Performance and Cost Guardrails

Cap k for search (e.g., 15) and topK for rerank (e.g., 6) to keep latency predictable.
Cache embeddings for repeated questions during load tests to avoid accidental cost spikes.
Prefer smaller embedding models for recall; upgrade only if your domain accuracy requires it.
Stream answers to keep perceived latency low; charge only for tokens you send.
Add a simple budget alarm: if token spend per hour exceeds a threshold, tighten topK and context length.
Keep k and rerank thresholds configurable via env so you can tune without redeploys.
Add dead-letter logging for queries that return empty results; these feed back into ingestion or chunk-size tweaks.

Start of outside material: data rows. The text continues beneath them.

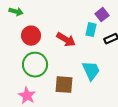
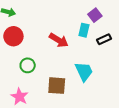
red circle: (31, 36) -> (13, 36), moved
green circle: (35, 65) -> (28, 65), size x0.6

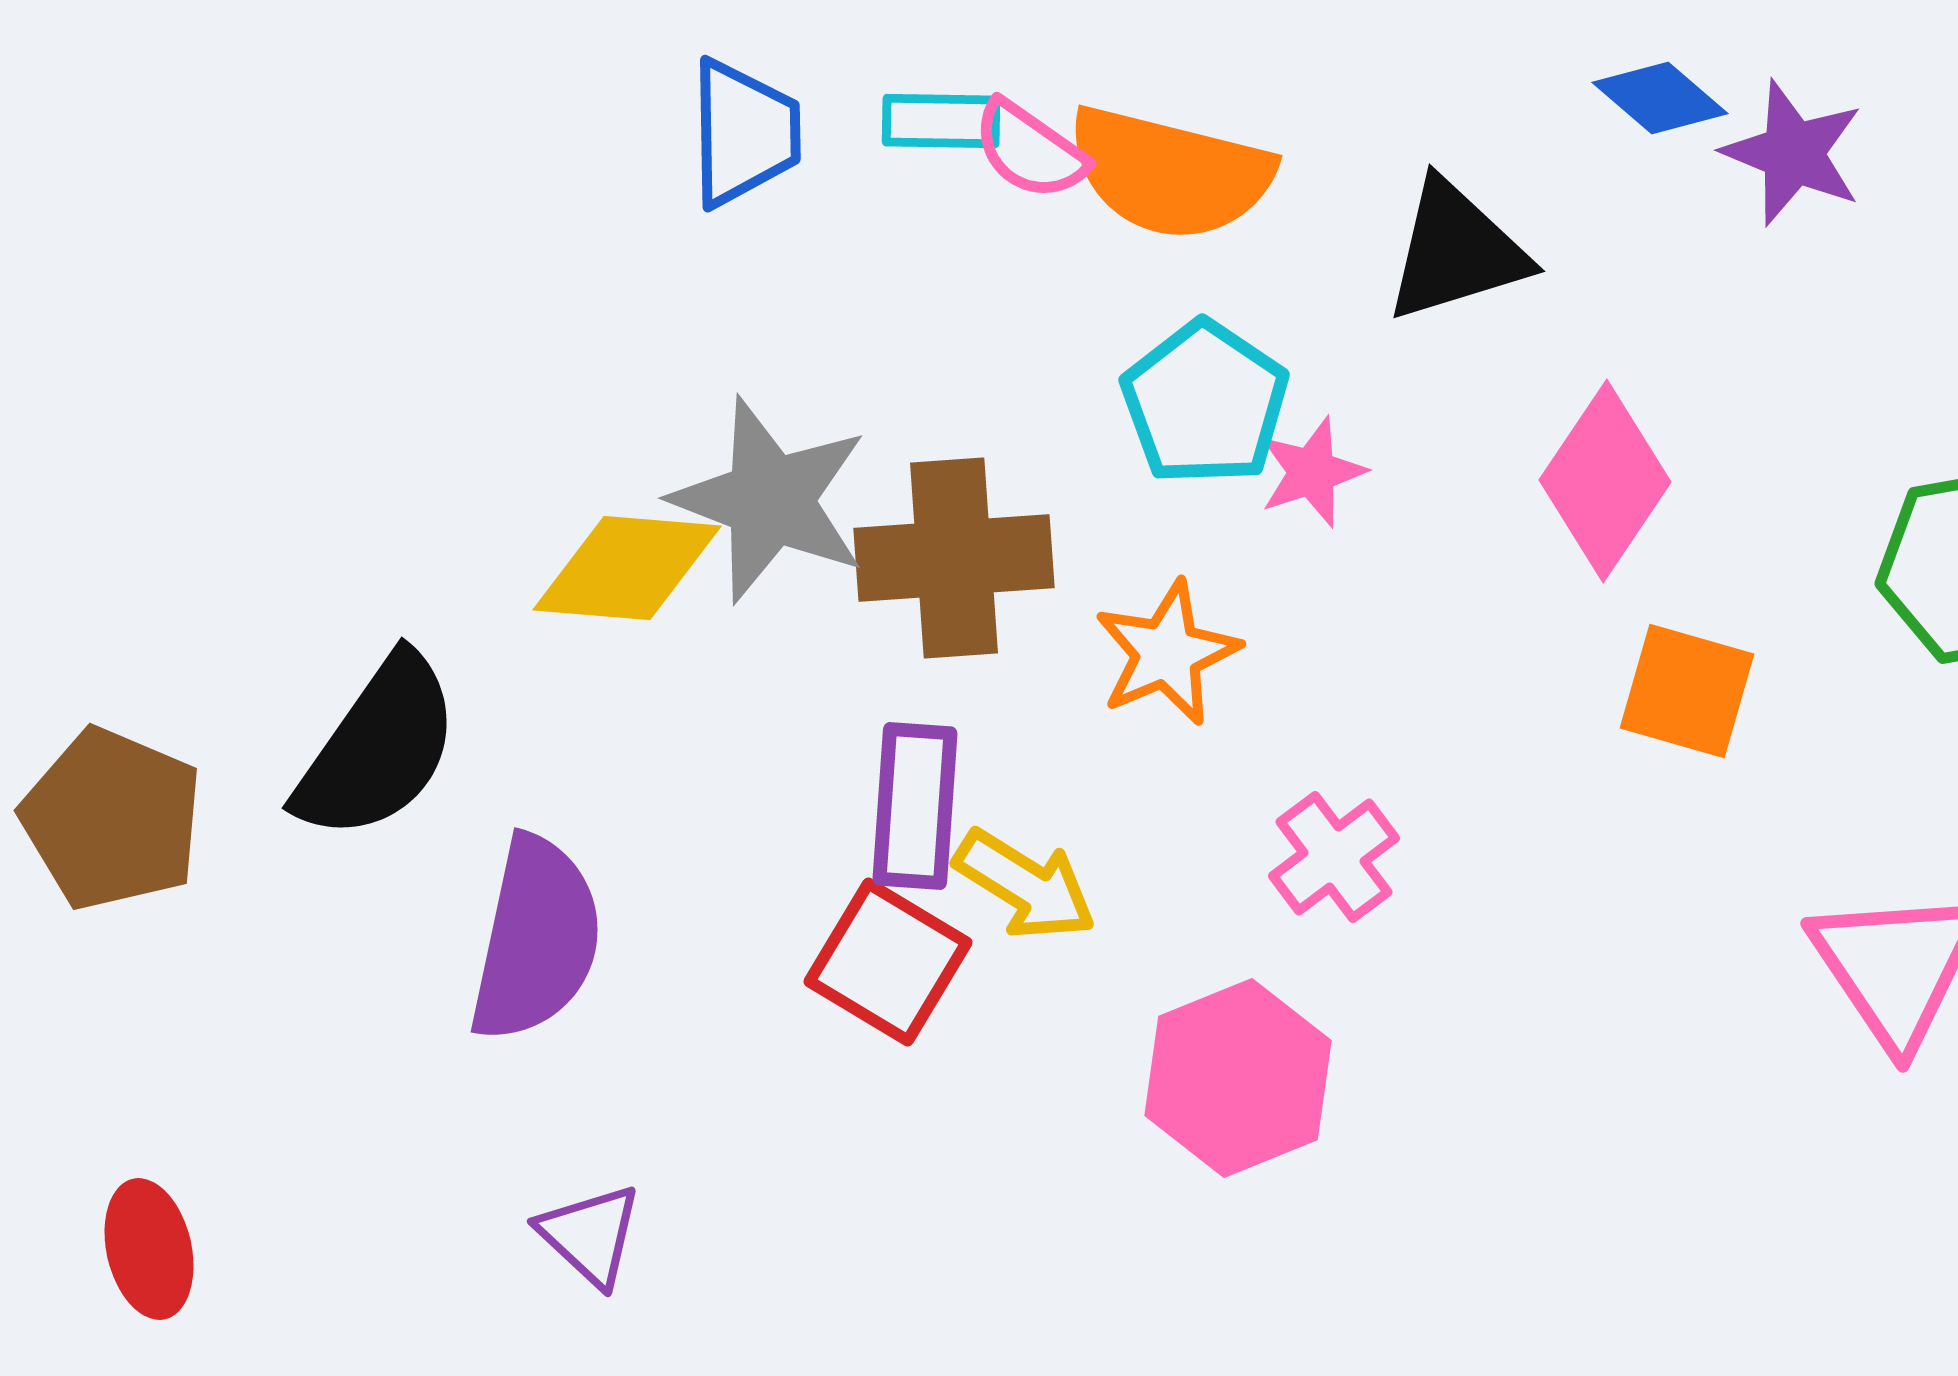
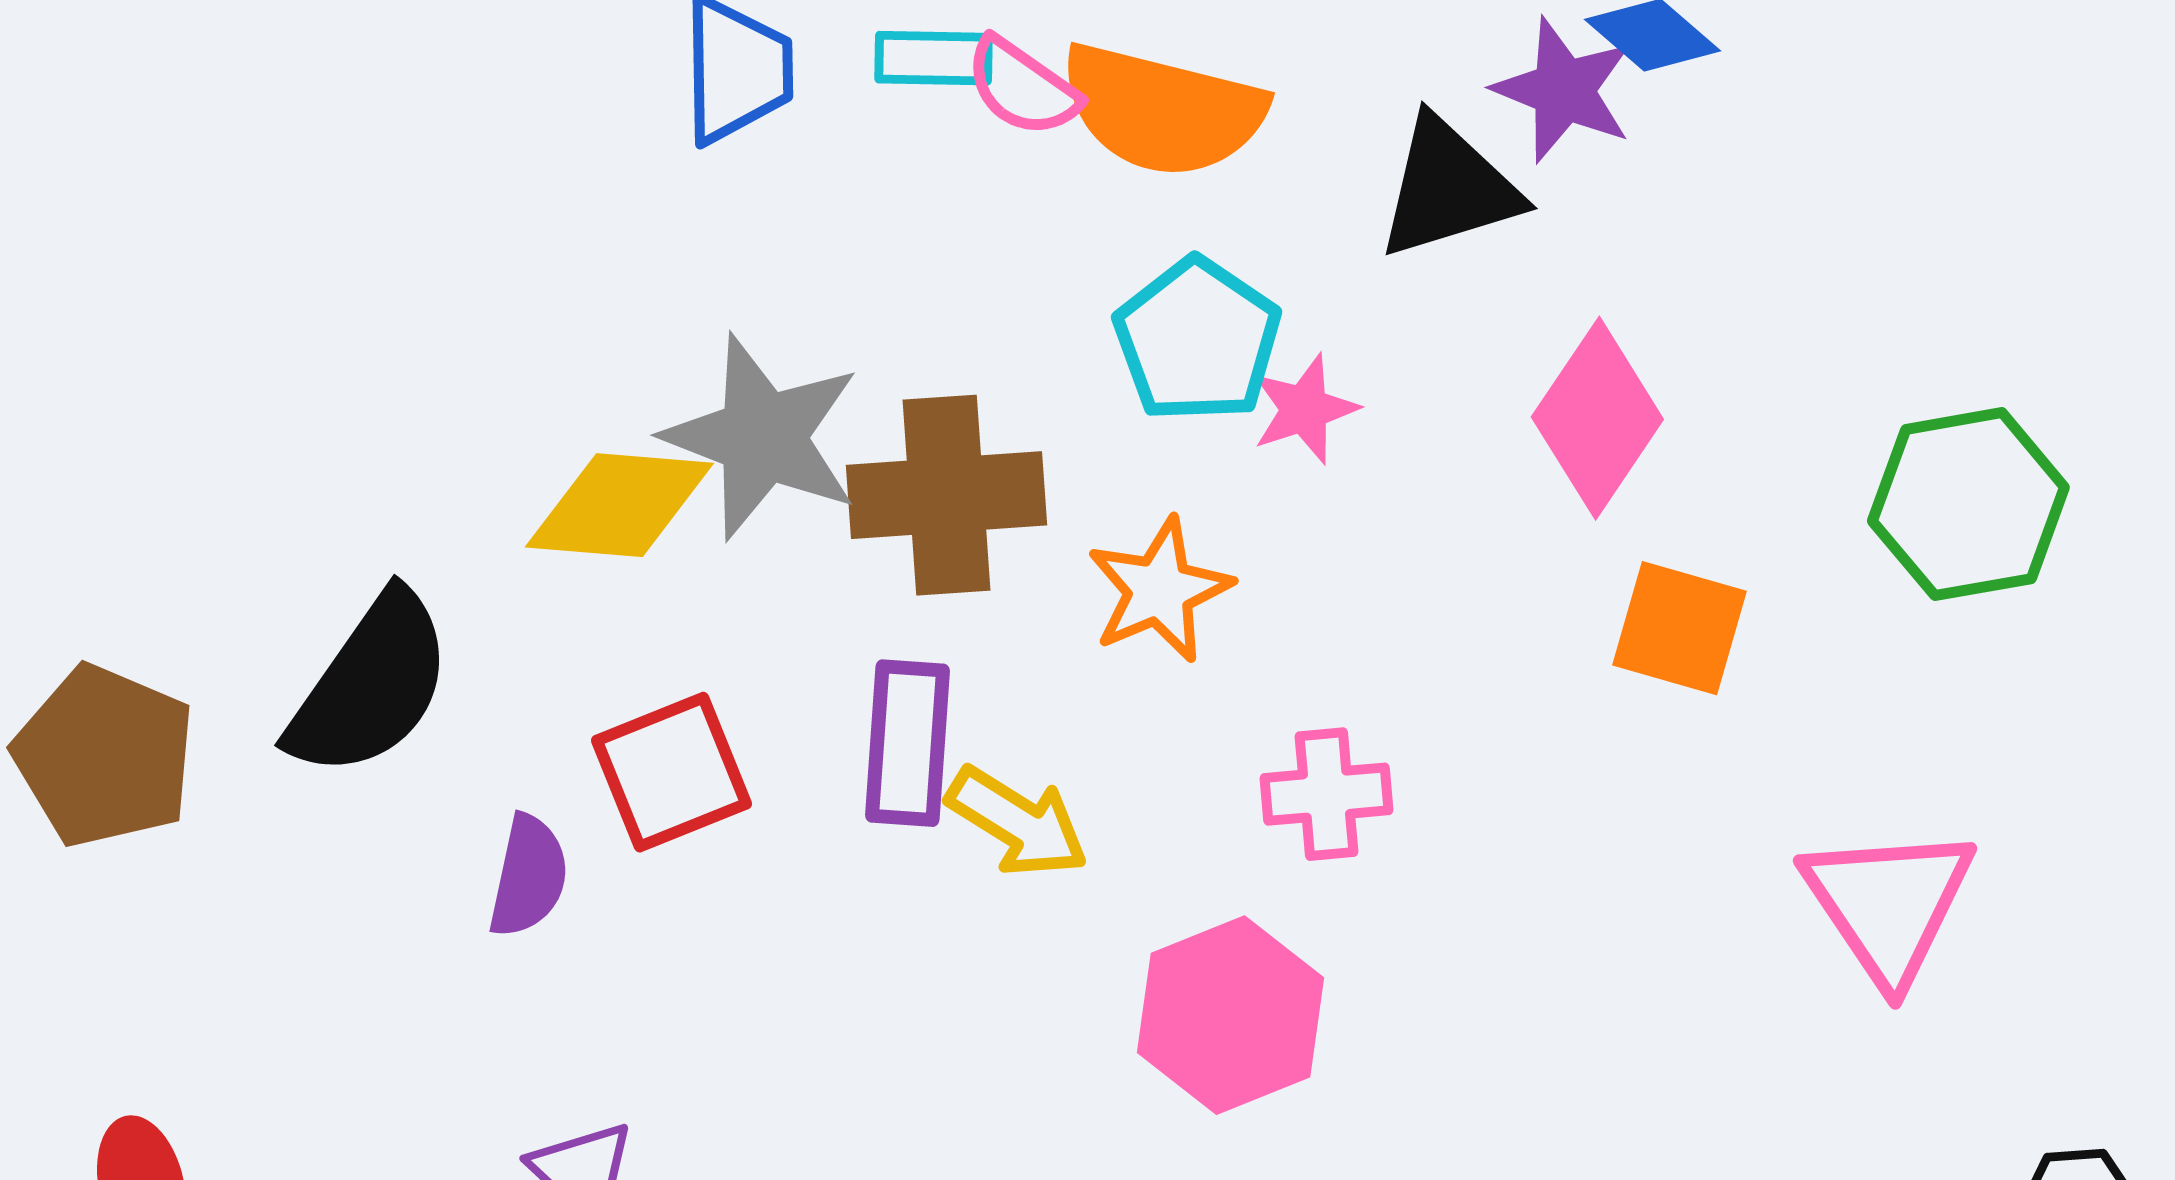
purple star: (1793, 153) -> (1563, 90), moved
pink cross: (1334, 857) -> (1326, 794), turned 32
purple semicircle: (536, 939) -> (528, 876), size x0.6
red square: (888, 962) -> (671, 772), moved, turned 37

Quality and Evaluation Loop

Build a small eval set (50–100 Q&A pairs). Include edge cases: multi-part questions, entity disambiguation, and dates.
Run retrieval-only evals first: log hit rate at k=5/10 without generation to isolate recall issues.
Then run full RAG evals: measure exact match or semantic similarity of answers plus citation accuracy.
Track hallucination risk by counting answers that omit any context reference; lower topK and improve rerank if hallucinations rise.

Operational Runbook

Health: p50/p95 latency per stage; errors grouped by stage (embed, search, rerank, generate).
Backpressure: If queue depth or latency spikes, temporarily drop rerank (cheaper) or lower topK.
Data changes: When you add or edit documents, re-embed only touched documents; avoid full reindex unless necessary.
Secrets: Keep provider keys server-side; rotate keys on schedule and on incident.
Backups: Daily SQLite/pg backups; test restore monthly.

Checklist to Ship

Embedding and rerank providers wired with timeouts and retries.
SQLite/pg schema created with vector support and seeded content.
/api/ask returns answers plus cited contexts; latency logged per stage.
Deploy manifest for Fly or Render with secrets/envs documented.
Budget guardrails: token alarms and capped topK.
Eval set runs in CI or a cron to catch regressions when you change chunking or k.